Diana Beach-Stamper, a veteran of the arts, and Robert Peterson, a highly recognized newcomer, will show two separate exhibitions opening Saturday at the Leslie Powell Foundation Gallery.

'Something New'

Beach-Stamper, of Indiahoma, is widely known for her large oil paintings, often equestrian, nature and Native American inspired, making her a prolific artist for almost 50 years. But due to physical restrictions she recently moved into a different direction and developed a new style working on small canvases and mixing media  pencil, colored pencils, ink and acrylics. Her exhibition, "Something New," will feature her new works with subject matter ranging from nature and wildlife to portraiture.

"God has given me a lot," Beach-Stamper said. "Physically, I just can't do some of the things, which is why I don't travel anymore. And why I can't paint the big paintings. But when you lose something, you replace it with something else. And it's really been fun because it's easy to get stuck in one thing that you're known for and that you have a demand for. But sometimes things force you out of that. And I'm having a good time. I don't have to make a living at this anymore. I do it because it's like breathing for me."

Saturday will be Beach-Stamper's third time to show at the Leslie Powell Foundation Gallery, and she is anticipating to have about 60 of her paintings, mostly her new works but a few older pieces from her private collections. Her last show at the gallery was almost a sell-out and she's expecting to have another good and fun show. She's most excited to chat with old and new friends while showing that, despite her circumstances, she hasn't stopped experimenting with her art.

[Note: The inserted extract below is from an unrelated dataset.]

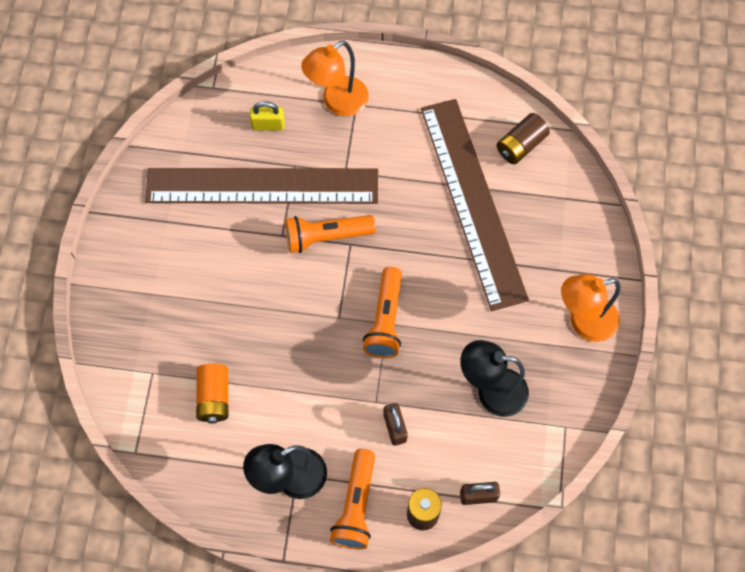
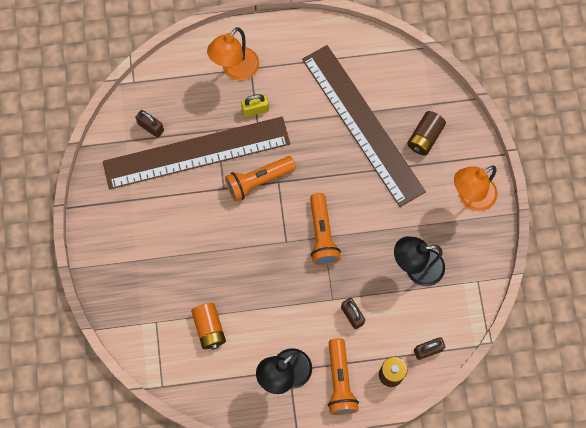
camera: 15 degrees left, 5 degrees up
yellow padlock [250,101,285,130] -> yellow padlock moved to [241,94,269,117]
brown battery [497,113,550,164] -> brown battery moved to [407,111,446,155]
none -> brown padlock [135,110,164,138]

"I'm still experimenting and, trust me, I failed at everything I've ever touched," Beach-Stamper said. "I've failed miserably, but I'm tenacious. Some people call it stubborn. And I just kept working at it. To me, that's the fun of it, the challenge of figuring something out. And once you get it figured out, you can get bored. So then it's time to do something different."


Peterson started working on his exhibition, "His-Story," after he created his first painting four years ago. That same day, in June 2012, after completing his initial painting, he was told he needed surgery to improve his quality of life. When he left the doctor's office, he purchased a $6 paint set and a $7 double canvas. Since then, Peterson's spontaneous, abstract portraits are sought after by collectors and fans worldwide, including professional athletes, celebrities and platinum recording artists.

When he first started painting he used acrylics; then he experimented with spray paints and finally landed at oils. The show will feature snippets of those three media and a few Copic marker pieces, which according to Peterson is what caught the attention of some of his first celebrity collectors. He's hoping to present at least 20-30 pieces in his exhibition, and Saturday will be his first time to show at his hometown gallery.